Le trattative tra Francia e Italia per la firma di una convenzione che riaprisse indirettamente la questione romana furono concluse al principio dell'agosto 1864.

In seguito ad esse si stabilì che la Francia si sarebbe impegnata a sgombrare entro due anni il territorio pontificio e l'Italia avrebbe acconsentito a non attaccare militarmente i domini papali, a non opporsi all'organizzazione di una armata pontificia composta anche di cattolici stranieri e a negoziare con il Santo padre l'assunzione a carico dell'Italia del debito pubblico dello Stato del papa.


 

 
A. Duroni - Il generale Alfonso La Marmora - fotografia - Museo centrale del Risorgimento - Roma  

L'ultimo articolo prevedeva però che l'accordo avrebbe avuto valore ed esecuzione solo quando Vittorio Emanuele II avesse decretato il trasferimento della capitale, ammettendo implicitamente di non essere più interessato a Roma. Ciò si sarebbe inoltre dovuto verificare entro sei mesi.

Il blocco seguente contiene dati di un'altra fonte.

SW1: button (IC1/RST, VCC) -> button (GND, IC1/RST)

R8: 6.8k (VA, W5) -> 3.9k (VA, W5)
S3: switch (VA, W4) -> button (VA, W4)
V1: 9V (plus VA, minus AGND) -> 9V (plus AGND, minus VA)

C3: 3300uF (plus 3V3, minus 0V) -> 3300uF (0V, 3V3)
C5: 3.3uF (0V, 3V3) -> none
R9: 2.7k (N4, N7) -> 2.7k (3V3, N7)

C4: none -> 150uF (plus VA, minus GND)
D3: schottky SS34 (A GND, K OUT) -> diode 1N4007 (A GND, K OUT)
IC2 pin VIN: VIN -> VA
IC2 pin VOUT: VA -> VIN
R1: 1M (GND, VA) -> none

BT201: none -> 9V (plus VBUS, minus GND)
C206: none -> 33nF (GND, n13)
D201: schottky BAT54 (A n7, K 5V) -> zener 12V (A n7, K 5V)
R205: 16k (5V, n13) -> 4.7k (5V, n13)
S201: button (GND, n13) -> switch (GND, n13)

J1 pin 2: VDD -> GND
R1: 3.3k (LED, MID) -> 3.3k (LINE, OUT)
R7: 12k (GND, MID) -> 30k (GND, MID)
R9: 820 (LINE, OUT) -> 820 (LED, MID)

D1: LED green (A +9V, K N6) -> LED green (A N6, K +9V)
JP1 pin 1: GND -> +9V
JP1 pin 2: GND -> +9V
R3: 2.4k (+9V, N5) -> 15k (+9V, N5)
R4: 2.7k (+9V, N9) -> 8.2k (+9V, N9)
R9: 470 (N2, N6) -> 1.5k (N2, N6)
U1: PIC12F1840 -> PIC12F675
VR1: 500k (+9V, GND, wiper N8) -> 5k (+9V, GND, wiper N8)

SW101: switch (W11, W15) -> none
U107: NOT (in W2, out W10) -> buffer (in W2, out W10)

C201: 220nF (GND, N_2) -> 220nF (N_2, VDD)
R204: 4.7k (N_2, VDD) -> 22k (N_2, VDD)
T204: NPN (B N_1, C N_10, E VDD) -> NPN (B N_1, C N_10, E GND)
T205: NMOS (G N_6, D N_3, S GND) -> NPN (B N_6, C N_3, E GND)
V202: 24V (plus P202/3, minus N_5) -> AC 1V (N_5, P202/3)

Informato piuttosto tardi del negoziato portato avanti dal governo Minghetti, Vittorio Emanuele II chiese inutilmente a Napoleone III, con una missione guidata da La Marmora, di rinunciare all'articolo riguardante l'abbandono di Torino; poi, nel momento in cui si convinse a firmare la Convenzione, il 15 settembre 1864, espresse il desiderio che la nuova capitale fosse Firenze.

In ottemperanza anche a questo voto del sovrano, il 18 settembre una commissione di guerra, presieduta dal principe Eugenio di Carignano, decise che la città toscana sarebbe stata la nuova capitale del Regno, perché la più adatta da un punto di vista strategico.

Non appena a Torino si ebbe notizia dell'ultimo articolo della Convenzione, tra la cittadinanza si diffuse una grande agitazione, culminata nei giorni 21 e 22 settembre in violenti scontri tra dimostranti e forza pubblica che costarono una trentina di morti e più di cento feriti.

Indispettito da questi avvenimenti Vittorio Emanuele II impose il 23 settembre le dimissioni del governo Minghetti, sostituito dal ministero La Marmora.

Fu quindi un piemontese ad assumersi la responsabilità di trasferire la capitale da Torino a Firenze.